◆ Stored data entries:

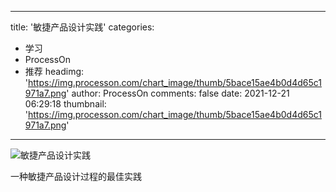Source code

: 
---
title: '敏捷产品设计实践'
categories: 
 - 学习
 - ProcessOn
 - 推荐
headimg: 'https://img.processon.com/chart_image/thumb/5bace15ae4b0d4d65c1971a7.png'
author: ProcessOn
comments: false
date: 2021-12-21 06:29:18
thumbnail: 'https://img.processon.com/chart_image/thumb/5bace15ae4b0d4d65c1971a7.png'
---

<div>   
<img class="thumb" alt="敏捷产品设计实践" src="https://img.processon.com/chart_image/thumb/5bace15ae4b0d4d65c1971a7.png" referrerpolicy="no-referrer">
<p>一种敏捷产品设计过程的最佳实践</p>  
</div>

◆ What this task involves:
Rewrite the data with "categories" renamed to "tags" and everything else left as it is. Omit the pictures from your answer.

◆ Response to this task:
Source code

: 
---
title: '敏捷产品设计实践'
tags: 
 - 学习
 - ProcessOn
 - 推荐
headimg: 'https://img.processon.com/chart_image/thumb/5bace15ae4b0d4d65c1971a7.png'
author: ProcessOn
comments: false
date: 2021-12-21 06:29:18
thumbnail: 'https://img.processon.com/chart_image/thumb/5bace15ae4b0d4d65c1971a7.png'
---

<div>   
<img class="thumb" alt="敏捷产品设计实践" src="https://img.processon.com/chart_image/thumb/5bace15ae4b0d4d65c1971a7.png" referrerpolicy="no-referrer">
<p>一种敏捷产品设计过程的最佳实践</p>  
</div>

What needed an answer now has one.